▶ **EXERCISE DIRECTIONS**
Leave out the images; return the rest of the data exactly.

Keypoint coordinate data
-.-.-

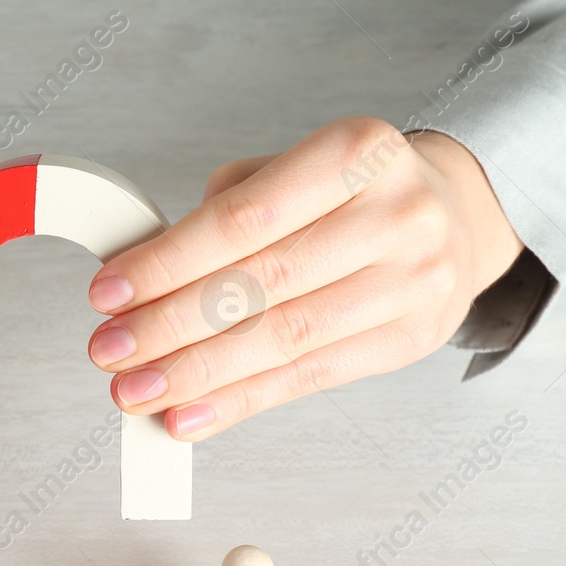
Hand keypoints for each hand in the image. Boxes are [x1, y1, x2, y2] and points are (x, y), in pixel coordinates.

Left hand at [84, 117, 523, 439]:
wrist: (456, 217)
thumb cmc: (352, 194)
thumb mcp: (296, 169)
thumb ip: (228, 213)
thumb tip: (144, 283)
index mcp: (356, 152)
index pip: (243, 218)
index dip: (168, 262)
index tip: (108, 293)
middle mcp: (394, 215)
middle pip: (259, 284)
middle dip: (169, 326)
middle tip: (110, 351)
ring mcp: (411, 281)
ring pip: (283, 339)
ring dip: (196, 374)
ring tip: (137, 391)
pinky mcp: (409, 339)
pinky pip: (308, 378)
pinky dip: (240, 401)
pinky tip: (190, 414)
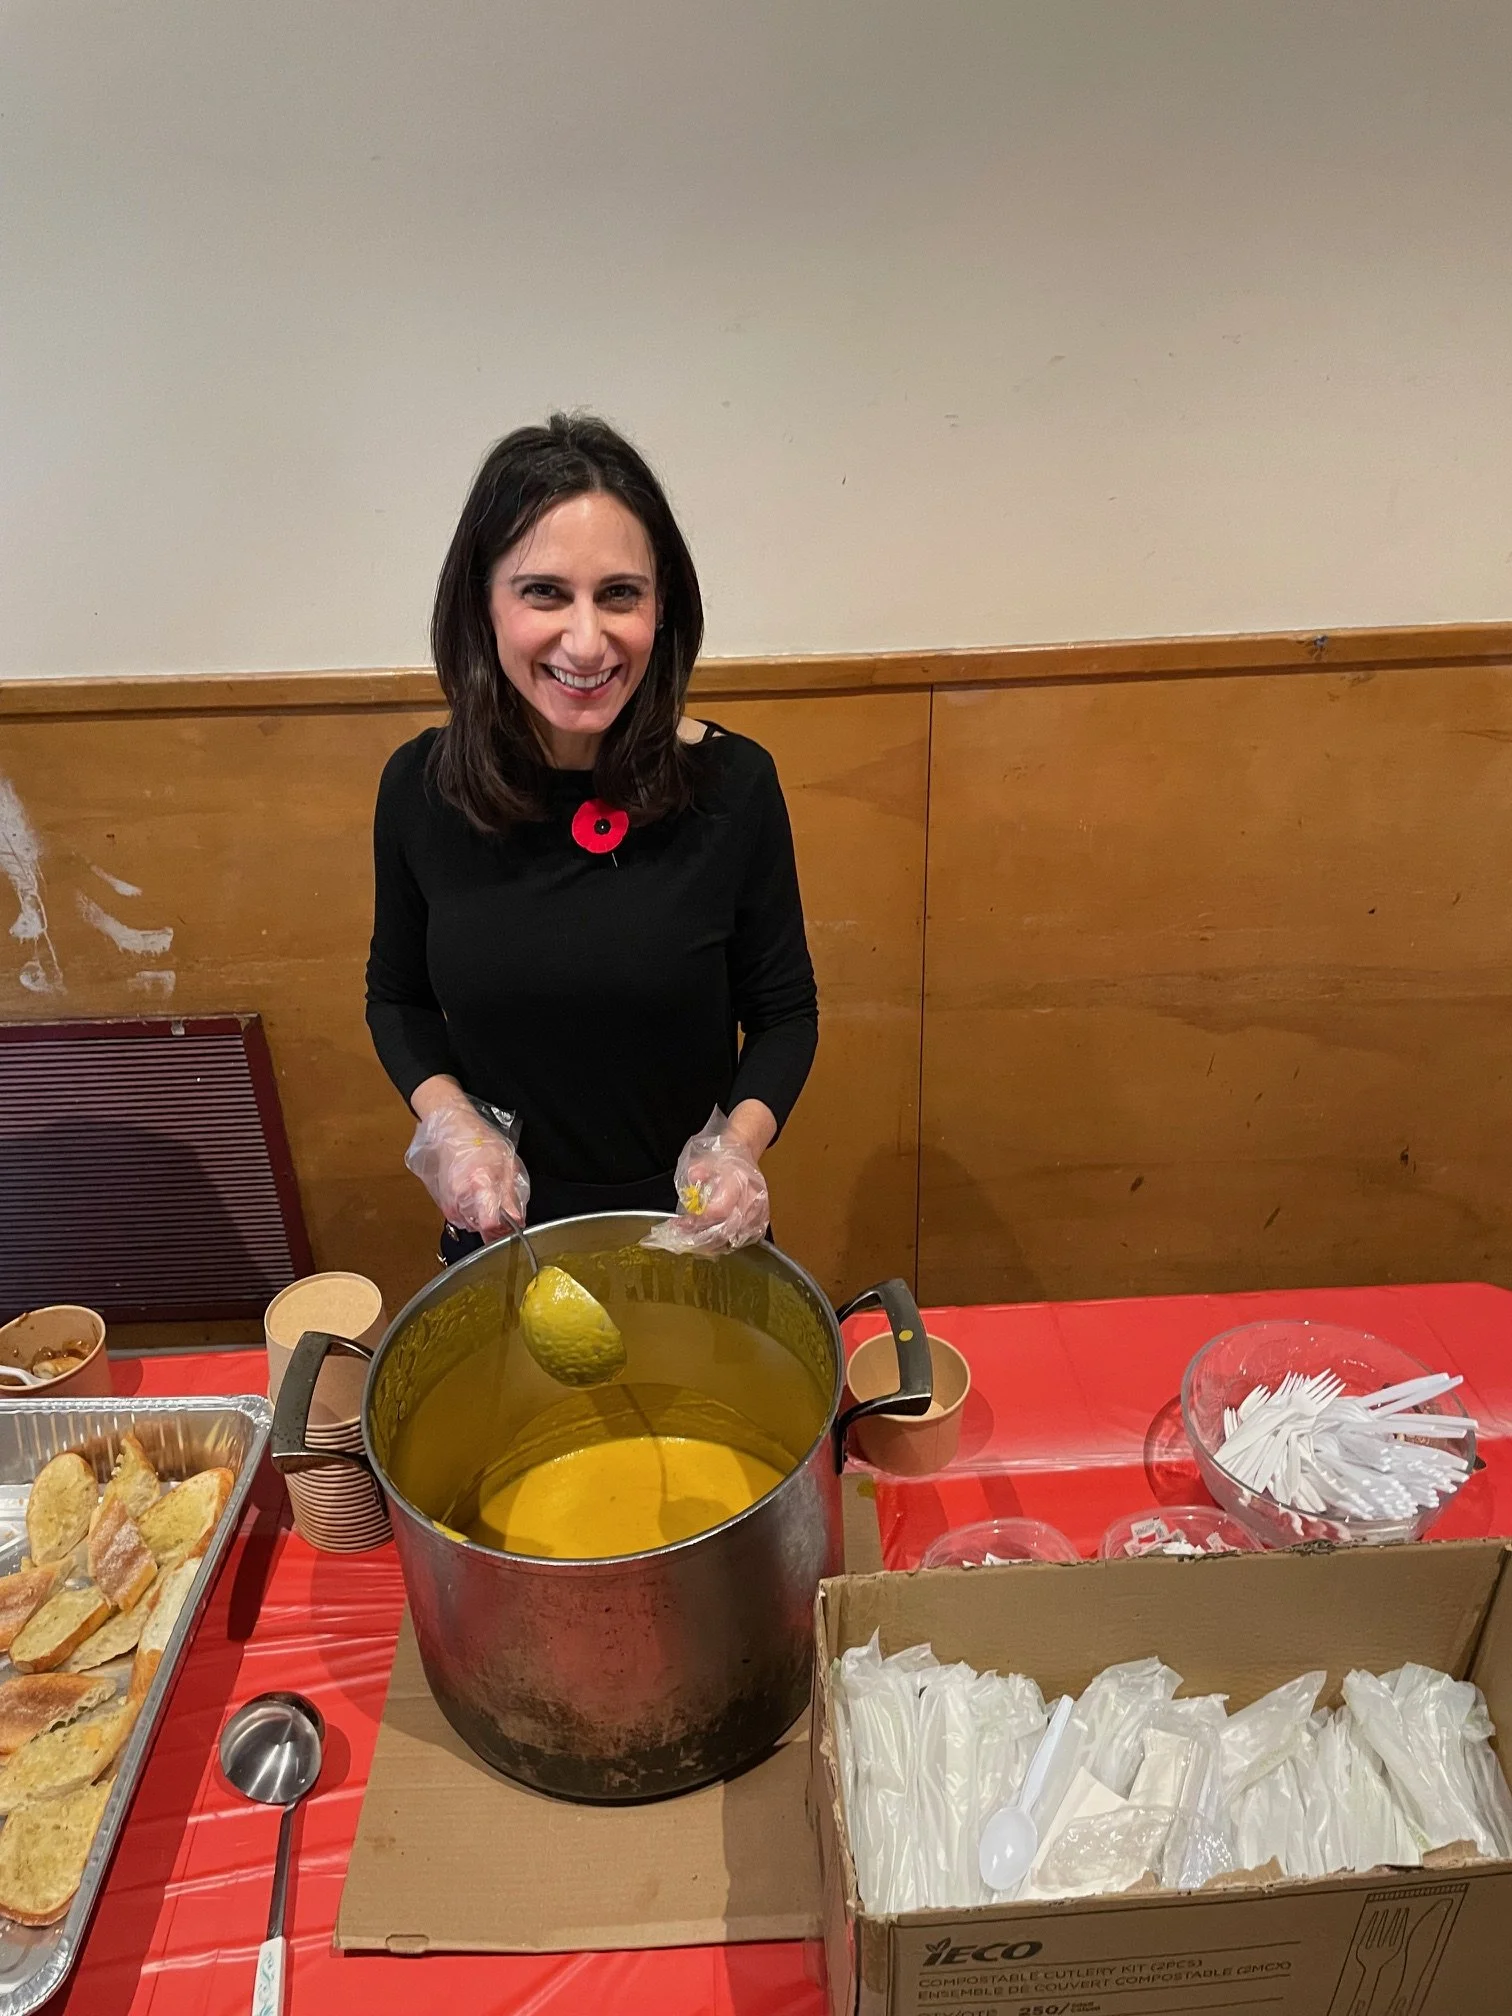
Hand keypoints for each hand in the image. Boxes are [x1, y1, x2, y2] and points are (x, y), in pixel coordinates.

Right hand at [404, 1096, 529, 1239]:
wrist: (450, 1130)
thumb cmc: (479, 1141)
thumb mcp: (506, 1163)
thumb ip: (511, 1195)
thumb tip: (517, 1219)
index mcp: (479, 1184)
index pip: (489, 1224)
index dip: (502, 1230)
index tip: (511, 1226)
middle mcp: (461, 1197)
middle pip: (482, 1228)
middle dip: (495, 1222)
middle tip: (500, 1203)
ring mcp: (450, 1202)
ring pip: (472, 1225)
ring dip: (482, 1216)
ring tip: (485, 1193)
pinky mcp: (443, 1204)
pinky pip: (462, 1219)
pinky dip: (470, 1212)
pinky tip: (473, 1194)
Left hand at [643, 1107, 769, 1253]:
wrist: (742, 1152)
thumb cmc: (722, 1157)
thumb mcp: (705, 1156)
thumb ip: (698, 1168)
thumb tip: (694, 1177)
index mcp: (739, 1179)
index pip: (721, 1209)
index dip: (700, 1220)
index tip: (683, 1222)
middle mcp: (752, 1198)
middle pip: (726, 1230)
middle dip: (700, 1237)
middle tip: (681, 1236)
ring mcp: (758, 1212)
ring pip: (733, 1240)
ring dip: (710, 1244)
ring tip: (691, 1240)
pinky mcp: (760, 1221)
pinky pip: (742, 1241)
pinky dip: (724, 1244)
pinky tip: (708, 1242)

-.-.-

▶ **WRITTEN ANSWER**
Hand keypoints for each hand in the image. Boxes are [x1, y1, x2, y2] and points are (x, y), in pixel coordinates.

Left hand at [84, 117, 523, 439]:
wrist: (456, 217)
thumb cmc: (352, 194)
thumb mcp: (296, 169)
thumb ip: (228, 213)
thumb tip: (144, 283)
index mcp: (356, 152)
index pip: (243, 218)
index dip: (168, 262)
index tip: (108, 293)
middle mcp: (394, 215)
middle pip: (259, 284)
middle dip: (169, 326)
middle tip: (110, 351)
ring mcp: (411, 281)
ring pip: (283, 339)
ring dip: (196, 374)
ring tip: (137, 391)
pinky mcp: (409, 339)
pinky pip: (308, 378)
pinky dip: (240, 401)
pinky tip: (190, 414)
Hand keypoints for each hand in the image. Boxes are [x1, y1, x2, y2] and points are (x, y), in pixel coordinates.

Right hand at [404, 1096, 529, 1239]:
wrist: (450, 1130)
thumb cmc: (479, 1141)
thumb mcp: (506, 1163)
thumb ip: (511, 1195)
thumb tip: (517, 1219)
index mcp: (479, 1184)
index pip: (489, 1224)
index dip: (502, 1230)
index tip: (511, 1226)
middle mcp: (461, 1197)
middle pip: (482, 1228)
middle dip: (495, 1222)
middle tip: (500, 1203)
ring mcp: (450, 1202)
ring pip: (472, 1225)
ring dip: (482, 1216)
ring tip: (485, 1193)
pinky mcp: (443, 1204)
pinky pip: (462, 1219)
pinky dip: (470, 1212)
pinky tip: (473, 1194)
Left hand at [643, 1107, 769, 1253]:
wrist: (742, 1152)
thumb cmc: (722, 1157)
thumb mcp: (705, 1156)
thumb ip: (698, 1168)
thumb tip: (694, 1177)
index mcp: (739, 1179)
index pip: (721, 1209)
index dip: (700, 1220)
index tip: (683, 1222)
middle mcp: (752, 1198)
middle pip: (726, 1230)
middle dip: (700, 1237)
middle tip: (681, 1236)
ring mcp: (758, 1212)
ring pip: (733, 1240)
ring dip: (710, 1244)
ring tip: (691, 1240)
pinky mcp: (760, 1221)
pinky pip: (742, 1241)
pinky dip: (724, 1244)
pinky tip: (708, 1242)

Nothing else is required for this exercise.